Tema que assusta recebe direção serena

Pacientes em estado terminal encaram o fim nas raias da dignidade em 'Uma Bela Vida' | Foto: FIlmes do Estação/Divulgação

O assunto assusta, mas a suavidade impressa pela montagem de Loanne Trevisan (em duo com o próprio Costa-Gavras) atenua a inquietação que "Uma Bela Vida" provoca ao retratar gentes que estão em fase de adeus. Elegância é o termo que melhor define sua narrativa. Uma paleta de cores brandas guia a direção de fotografia de Nathalie Durand, feita de planos curtos, sem aeróbicas da câmera. O enredo por vezes flana por uma linha filosófica de plenária, mas foge de didatismos.

Um livro escrito pelo médico Claude Grange e pelo jornalista e filósofo Régis Debray, chamado "Le Dernier Souffle: Accompagner La Fin De Vie" (ed. Gallimard), é a base do roteiro, escrito por Costa-Gavras com uma acurada atenção a diálogos coloquiais e a falas poéticas. "O Diabo mora nos detalhes" é a frase mais recorrente na tela. Ela pontua um paralelo entre a agonia dos corpos (ora idosos, ora jovens) com a atual situação social do Velho Mundo, em relação a ações assistenciais. Um continente, o Velho Mundo, ganha protagonismo e expõe o quanto suas tradições parecem estar em fase terminal.

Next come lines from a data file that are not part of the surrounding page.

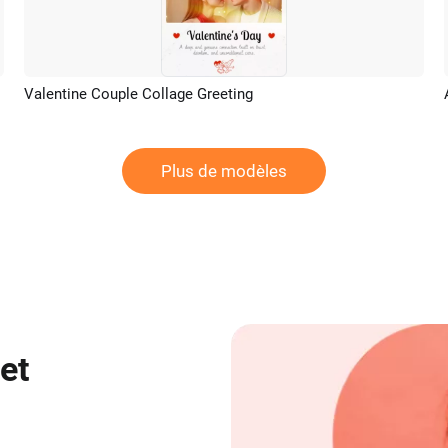
Valentine Couple Collage Greeting
Aperçu
Plus de modèles
et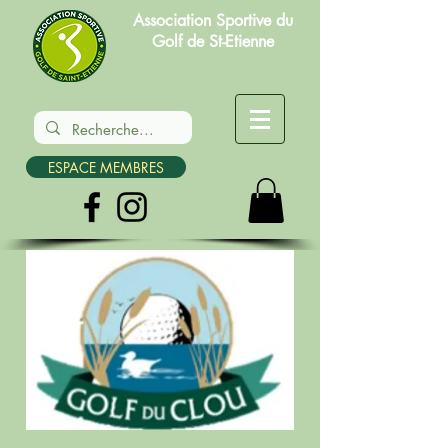
Association Sportive du
Golf de St-Etienne
ESPACE MEMBRES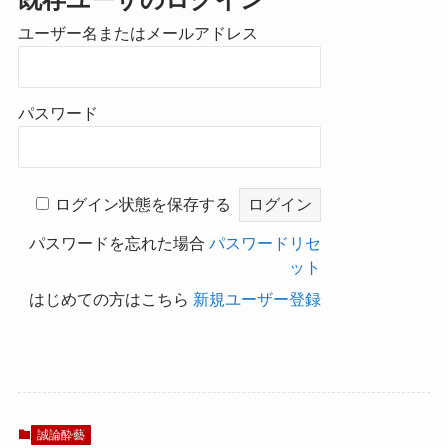
ユーザー名またはメールアドレス
パスワード
ログイン状態を保存する
パスワードを忘れた場合
パスワードリセ
ット
はじめての方はこちら
新規ユーザー登録
誠論酔藝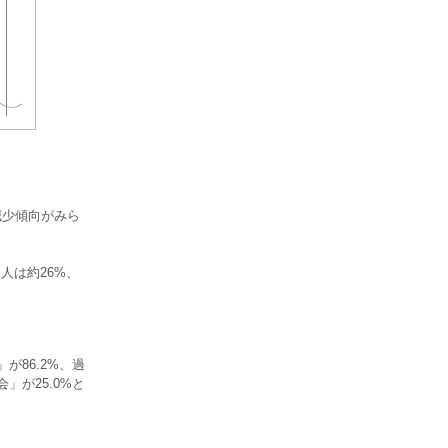
減少傾向がみら
人は約26%、
が86.2%、過
」が25.0%と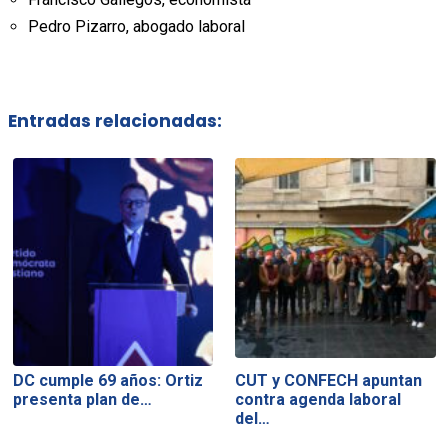
Pedro Pizarro, abogado laboral
Entradas relacionadas:
DC cumple 69 años: Ortiz
CUT y CONFECH apuntan
presenta plan de…
contra agenda laboral
del…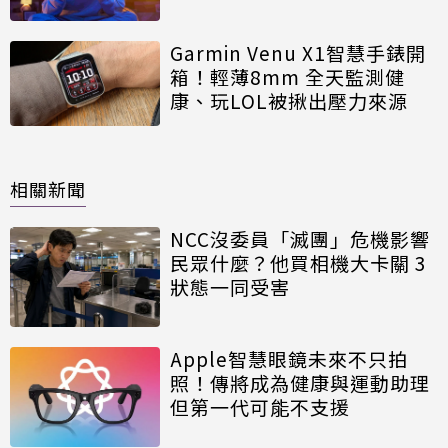
Garmin Venu X1智慧手錶開
箱！輕薄8mm 全天監測健
康、玩LOL被揪出壓力來源
相關新聞
NCC沒委員「滅團」危機影響
民眾什麼？他買相機大卡關 3
狀態一同受害
Apple智慧眼鏡未來不只拍
照！傳將成為健康與運動助理
但第一代可能不支援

Em cena, o doutor Augustin Masset (Kad Merad, astro de popularidade GG na França) e o renomado escritor Fabrice Toussaint (Denis Podalydès, em inflamável atuação) discutem formas de dar assistência a pacientes prestes a morrer. Fabrice está doente e corre perigo. Nas conversas deles, um turbilhão de emoções é revisitado. Em vários encontros, o médico é o guia e o ensaísta é o seu passageiro. Os dois são levados a confrontar os próprios medos e ansiedades, num balé poético, em que cada paciente tem o seu drama pessoal narrado, gerando um mar de risos e lágrimas, fintando as convenções de gênero da "ficção hospitalar", famosa por séries como "E.R.: Plantão Médico" e "Sob Pressão".

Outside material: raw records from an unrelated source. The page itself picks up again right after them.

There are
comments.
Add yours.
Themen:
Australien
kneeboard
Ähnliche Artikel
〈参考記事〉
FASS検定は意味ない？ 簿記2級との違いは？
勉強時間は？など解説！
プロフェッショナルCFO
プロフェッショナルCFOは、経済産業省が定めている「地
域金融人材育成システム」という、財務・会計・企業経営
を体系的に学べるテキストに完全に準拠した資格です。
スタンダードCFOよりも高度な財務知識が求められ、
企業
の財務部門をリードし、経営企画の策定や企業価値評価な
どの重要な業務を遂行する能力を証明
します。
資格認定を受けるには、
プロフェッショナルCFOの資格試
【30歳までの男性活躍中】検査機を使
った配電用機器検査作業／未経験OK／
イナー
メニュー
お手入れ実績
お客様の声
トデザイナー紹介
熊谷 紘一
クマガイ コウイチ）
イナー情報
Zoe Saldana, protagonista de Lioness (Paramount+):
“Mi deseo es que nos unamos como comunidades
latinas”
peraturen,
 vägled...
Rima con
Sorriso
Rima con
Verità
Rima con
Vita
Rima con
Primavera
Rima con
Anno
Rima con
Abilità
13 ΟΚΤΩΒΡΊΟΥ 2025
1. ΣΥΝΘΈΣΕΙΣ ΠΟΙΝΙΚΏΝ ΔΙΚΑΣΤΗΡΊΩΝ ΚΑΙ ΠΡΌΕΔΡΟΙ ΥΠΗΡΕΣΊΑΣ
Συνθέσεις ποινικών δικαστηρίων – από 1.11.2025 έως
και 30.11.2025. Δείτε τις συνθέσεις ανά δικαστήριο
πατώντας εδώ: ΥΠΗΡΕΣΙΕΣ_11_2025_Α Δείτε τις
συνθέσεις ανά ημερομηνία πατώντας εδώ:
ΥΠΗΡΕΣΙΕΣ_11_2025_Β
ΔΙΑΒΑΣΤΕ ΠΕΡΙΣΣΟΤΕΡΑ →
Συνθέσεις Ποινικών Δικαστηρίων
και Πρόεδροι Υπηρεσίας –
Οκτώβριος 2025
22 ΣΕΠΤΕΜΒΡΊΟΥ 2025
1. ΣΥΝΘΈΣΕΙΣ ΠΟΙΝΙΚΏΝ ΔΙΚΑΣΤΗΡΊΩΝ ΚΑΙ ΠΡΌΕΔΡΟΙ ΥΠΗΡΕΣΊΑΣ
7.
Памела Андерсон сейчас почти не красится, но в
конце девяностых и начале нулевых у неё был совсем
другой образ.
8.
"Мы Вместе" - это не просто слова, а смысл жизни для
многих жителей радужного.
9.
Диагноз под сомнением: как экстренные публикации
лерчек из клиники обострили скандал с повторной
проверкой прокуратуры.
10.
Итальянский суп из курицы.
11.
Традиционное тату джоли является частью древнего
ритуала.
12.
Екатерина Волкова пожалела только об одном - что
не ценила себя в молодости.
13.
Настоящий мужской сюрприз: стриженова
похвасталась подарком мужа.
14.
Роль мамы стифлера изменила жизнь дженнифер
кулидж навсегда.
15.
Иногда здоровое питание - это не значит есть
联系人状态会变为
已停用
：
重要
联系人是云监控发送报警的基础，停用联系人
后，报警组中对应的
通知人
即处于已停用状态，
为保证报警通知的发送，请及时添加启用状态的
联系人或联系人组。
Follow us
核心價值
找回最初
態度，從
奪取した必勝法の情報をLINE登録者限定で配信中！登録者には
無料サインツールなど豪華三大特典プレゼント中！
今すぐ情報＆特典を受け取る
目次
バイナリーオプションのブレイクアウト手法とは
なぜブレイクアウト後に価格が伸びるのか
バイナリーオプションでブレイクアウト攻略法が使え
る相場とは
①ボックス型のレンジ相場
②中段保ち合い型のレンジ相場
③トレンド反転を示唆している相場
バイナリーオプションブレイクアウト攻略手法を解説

A diva inglesa Charlotte Rampling encarna a primeira paciente a ser abordada, a Sra. Sidonie, e dá um espetáculo particular no papel de una enferma que anseia por partir em paz, sem que o seu calvário se prolongue. Além de Charlotte, estrelas de gerações diversas entram em cena, em pequenas participações. Estão lá Françoise Lebrun, Hiam Abbass e Karin Viard. Xavier Legrand, diretor de "Custódia" (2017), bate ponto no elenco também, assim como a filha de Costa-Gavras, Julie Gavras (realizadora de "A Culpa É Do Fidel"), e seu filho, Romain Gavras (o diretor de "O Mundo É Seu").

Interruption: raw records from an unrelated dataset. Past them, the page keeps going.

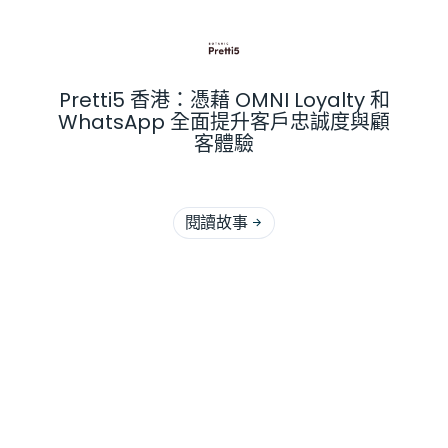
Pretti5 香港：憑藉 OMNI Loyalty 和
WhatsApp 全面提升客戶忠誠度與顧
客體驗
閱讀故事
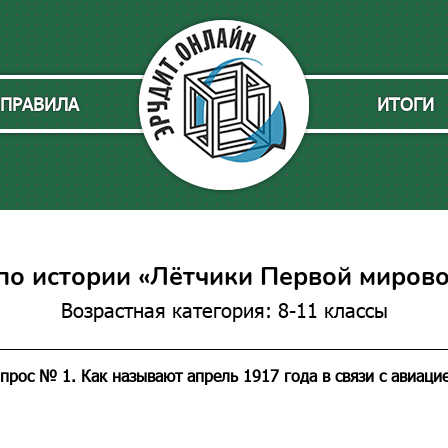
ПРАВИЛА
ИТОГИ
по истории «Лётчики Первой миров
Возрастная категория: 8-11 классы
прос № 1. Как называют апрель 1917 года в связи с авиаци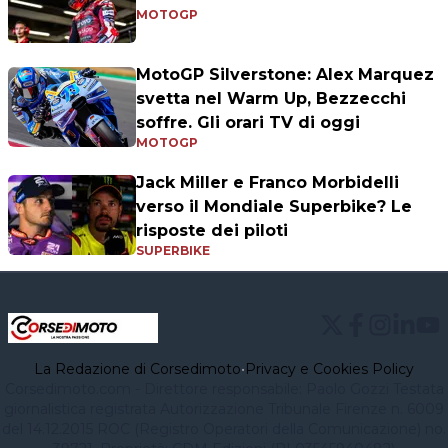
MOTOGP
MotoGP Silverstone: Alex Marquez
svetta nel Warm Up, Bezzecchi
soffre. Gli orari TV di oggi
MOTOGP
Jack Miller e Franco Morbidelli
verso il Mondiale Superbike? Le
risposte dei piloti
SUPERBIKE
La Redazione di Corsedimoto
•
Privacy e Cookies Policy
Corsedimoto.com - Direttore responsabile: Paolo Gozzi Testata
giornalistica registrata Autorizzazione Tribunale Firenze n. 6009
del 14.12.2015 ROC (Registro Operatori della Comunicazione) no.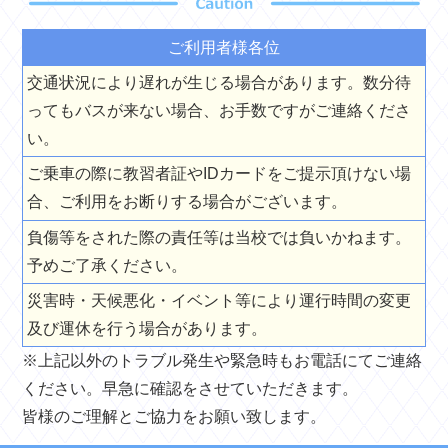
ご利用者様各位
交通状況により遅れが生じる場合があります。数分待
ってもバスが来ない場合、お手数ですがご連絡くださ
い。
ご乗車の際に教習者証やIDカードをご提示頂けない場
合、ご利用をお断りする場合がございます。
負傷等をされた際の責任等は当校では負いかねます。
予めご了承ください。
災害時・天候悪化・イベント等により運行時間の変更
及び運休を行う場合があります。
※上記以外のトラブル発生や緊急時もお電話にてご連絡
ください。早急に確認をさせていただきます。
皆様のご理解とご協力をお願い致します。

Há situações alarmantes entre os casos analisados por Fabrice e Masset em "Uma Bela Vida", como o da jovem vítima de um tumor no seio que não aceita seu destino. Há, por outro lado, situações lúdicas, como a da cigana que festeja a sua ancestralidade às vésperas de partir.

Na escuta atenta a diferenças cultuais, Costa-Gavras acolhe um pensador senegalês que critica o método europeu do "health care" (do cuidado paliativo) que isola os doentes em camas de hospital em vez de aproximá-los da natureza e celebrar as suas vivências longevas. É um debate polifónico. É Costa-Gavras a ser Costa-Gavras, ocupando seu lugar habitual de criar panópticos nos quais a situação é vista por múltiplos vértices. Pouco se fala de fé. Fala-se mais de futuro, ou seja, da hipótese de um término de vida sem dor. Não é um tratado sobre pontos finais, é um debate sobre o porvir.

Egresso de uma vila do Peloponesso conhecida como Loutra-Iraias, naturalizado francês, Costa-Gavras conjuga "morrer" na desinência da coragem, como tudo o que fez... e faz... e fará.